Another Federation of Canadian Municipalities conference is in the history books. Over 2000 delegates and partners attended the event in Vancouver as did I. The event was well planned and the Vancouver Convention centre does not take a back seat to any venue for this sort of gathering.
Mayor Robertson and his team did a great job of making all the delegates feel welcome. Another important aspect of this event is that no matter the hour delegates could safely return to their hotels. This is important to note as in some large cities this simply would not be possible.
There are some that question the value of these conferences. Perhaps a few that do not make the effort would get very little from attending, but for the majority the experience involves at least 16 hour days, hours of travel and many days away from their family and their other responsibilities. For some, taking five days off work to attend the conference is a costly enterprise. Add this to the strain of being separated from family and the cost in some cases is quite dear. For those that strive to be the best that they can be these costs are worth it to represent their communities. The FCM is the advocate body between local government and the federal government and as such can be a powerful partner should a community need help.
The title this year for the conference was Sustainable Communities Conference and Trade Show. Along with infrastructure concerns, sustainability of communities is what keeps elected officials awake at night. Well some of them. Those municipal leaders that have little revenue and have inherited infrastructure that has reached beyond the limits of usefulness would fall in to this category.
Various leaders and experts in their fields came to speak to the conference. The Honourable Denis Label, Minister of Transport, Infrastructure and Communities gave a speech on how hard the federal government has worked to put together a fund to deal with the problems that plague various communities across Canada.

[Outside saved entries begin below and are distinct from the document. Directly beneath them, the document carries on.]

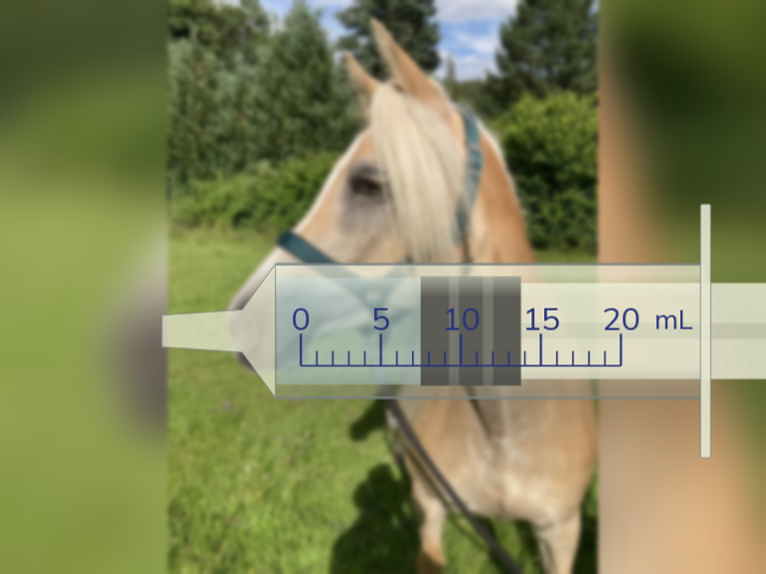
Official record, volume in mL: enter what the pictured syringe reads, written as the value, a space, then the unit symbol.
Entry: 7.5 mL
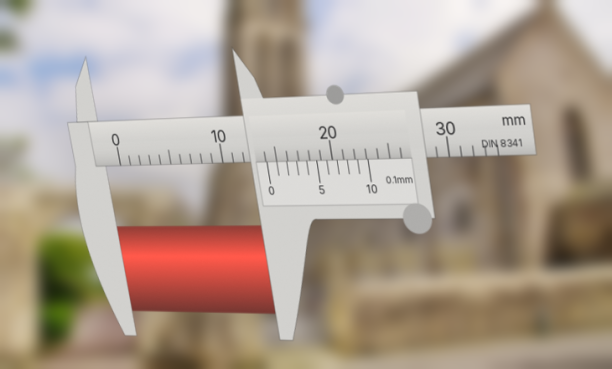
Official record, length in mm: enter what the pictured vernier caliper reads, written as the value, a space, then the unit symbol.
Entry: 14.1 mm
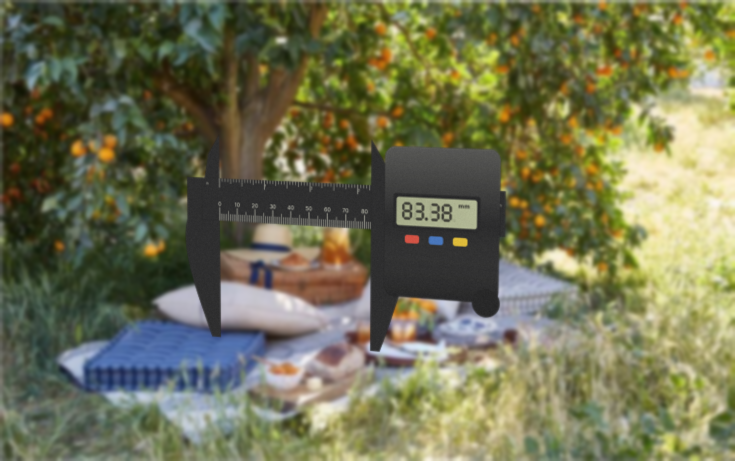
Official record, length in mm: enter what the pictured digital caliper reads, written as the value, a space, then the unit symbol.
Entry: 83.38 mm
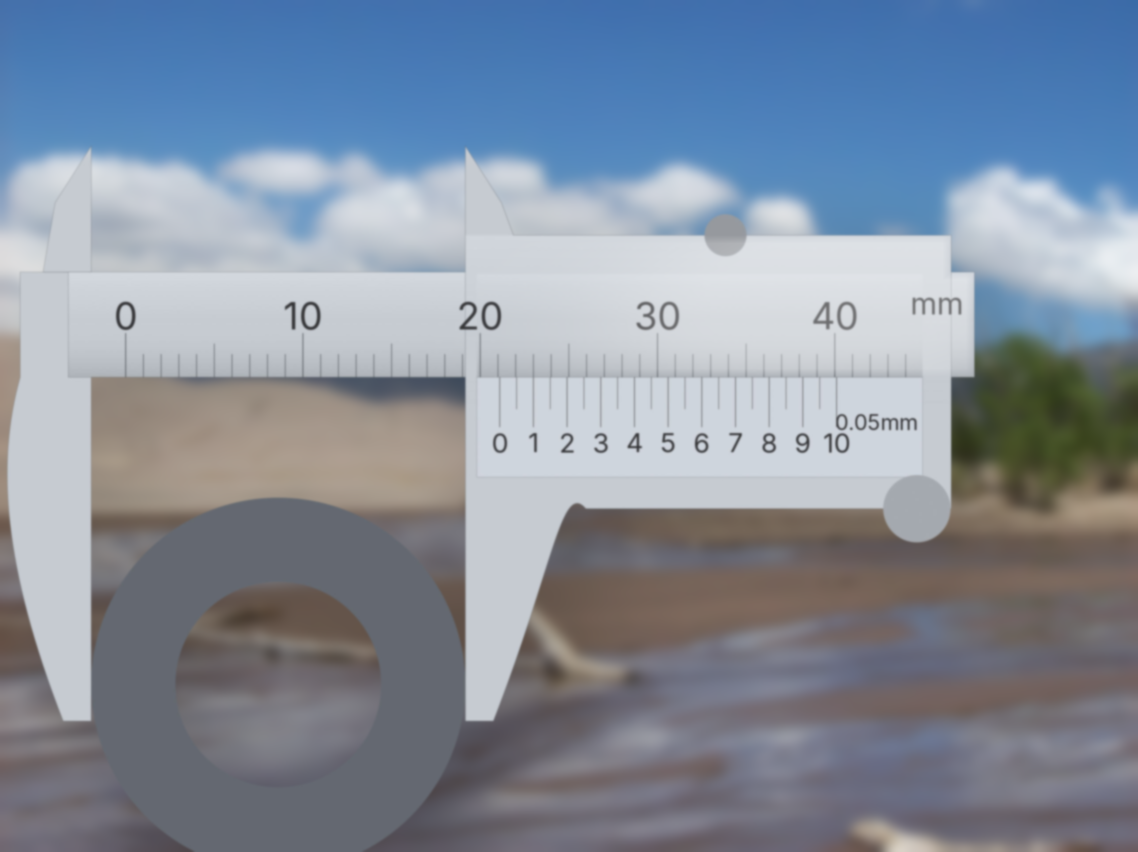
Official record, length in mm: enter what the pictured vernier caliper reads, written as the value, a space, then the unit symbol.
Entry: 21.1 mm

This may be what some refer to when they say there is money available for grants. The problem as I see it is that all during these presentations there is never any mention of actually giving the money to those that need it. There is hope though, now that the scandals in the east have taken on a life of their own, that there may be more political hay to be made by giving the money to the western municipalities in need. At least we would say thanks and use the money for water mains and such.
I hold out little hope though that this sort of funding will be attainable by Barriere in the next few years. As usual, if we want to have things done we will have to do them ourselves and pay the bill.

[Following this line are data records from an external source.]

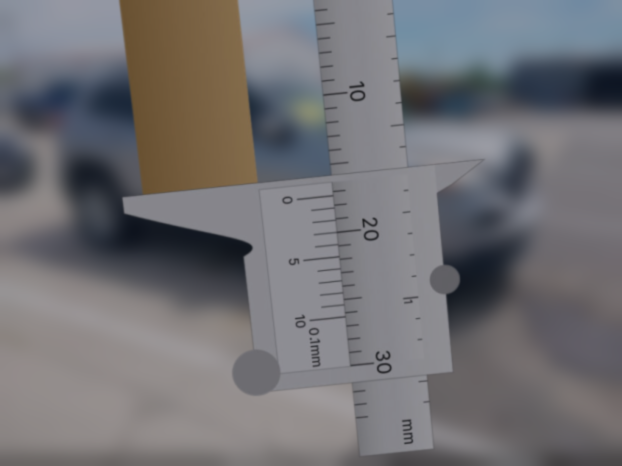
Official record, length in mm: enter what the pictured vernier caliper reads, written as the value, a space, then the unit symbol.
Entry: 17.3 mm
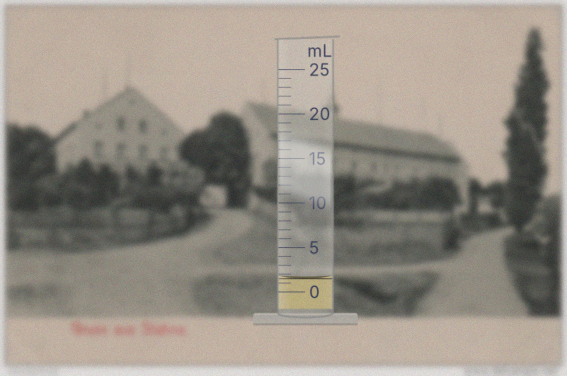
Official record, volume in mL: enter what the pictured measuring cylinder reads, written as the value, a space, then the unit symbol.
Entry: 1.5 mL
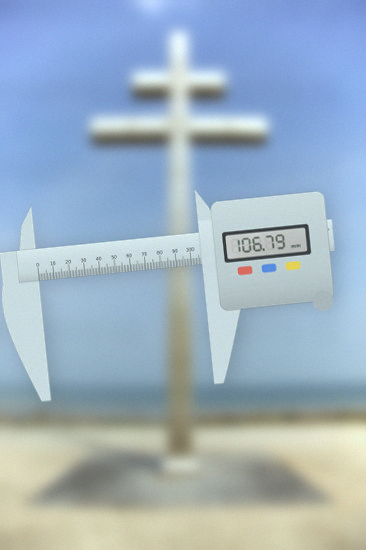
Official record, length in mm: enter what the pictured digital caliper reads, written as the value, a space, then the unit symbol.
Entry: 106.79 mm
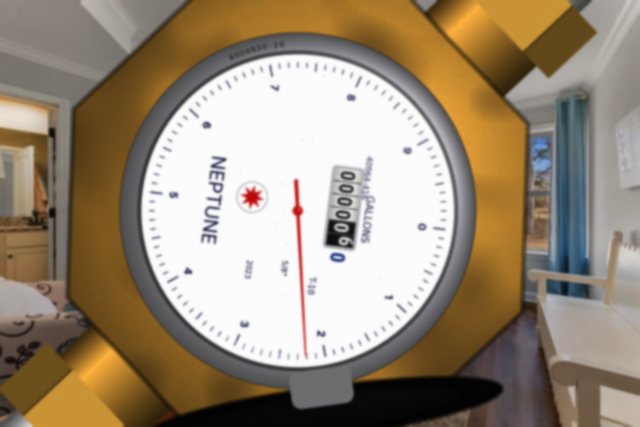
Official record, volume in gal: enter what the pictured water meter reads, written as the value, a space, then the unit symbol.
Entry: 62.2 gal
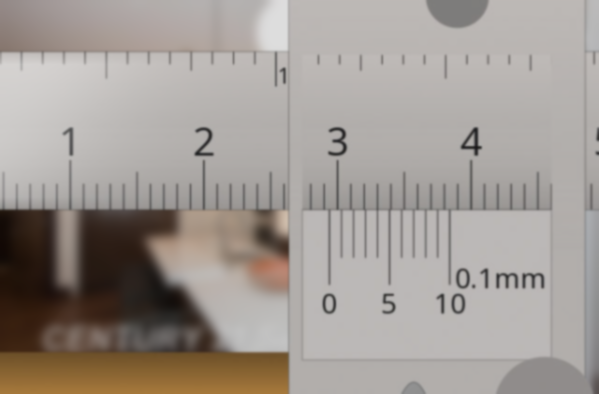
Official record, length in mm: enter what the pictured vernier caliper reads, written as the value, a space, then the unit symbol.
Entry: 29.4 mm
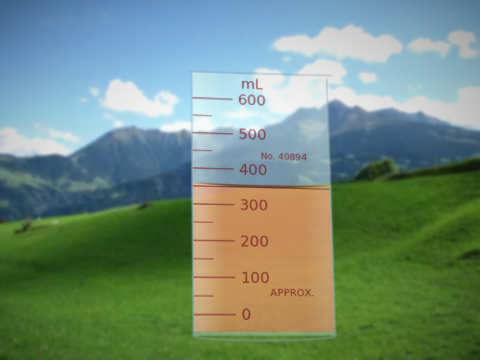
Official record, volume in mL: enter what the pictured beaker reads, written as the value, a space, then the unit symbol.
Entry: 350 mL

Speaking of paying the bills, no matter the size of the community it is the elected body that has been charged with the responsibility of managing the public purse. Currently the procedure in Barriere is that the Chief Administration Officer and the Chief Financial Officer sign the cheques, but I may have to do this if one of them is away.
I am in no way suggesting that is anything wrong. I am trying to find the best way to discharge my duties. What better time to find out what happens in other communities than when they are all gathered together at a conference?

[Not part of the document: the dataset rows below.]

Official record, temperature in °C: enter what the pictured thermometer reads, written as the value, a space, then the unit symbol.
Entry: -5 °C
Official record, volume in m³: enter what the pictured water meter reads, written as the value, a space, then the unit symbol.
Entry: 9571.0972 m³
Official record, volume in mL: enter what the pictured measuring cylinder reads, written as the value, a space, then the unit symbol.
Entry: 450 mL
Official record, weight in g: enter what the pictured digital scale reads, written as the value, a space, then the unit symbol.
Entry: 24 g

So I asked quite a few small town mayors and CAO’s from across Canada what they do in their towns. The answer was resounding: the mayor, or another appointed elected official look at the bills and countersigns the cheques to pay them. Only in big cities was this left to staff.
So there you have it, I learned that I have been remiss in my duties. I always thought that council should know what was being spent.
They need and should have direct input into that procedure prior to the money being distributed. So along with getting rid of the Mayor’s District credit card, which is another thing I always wondered about, the cheque signing procedure will change.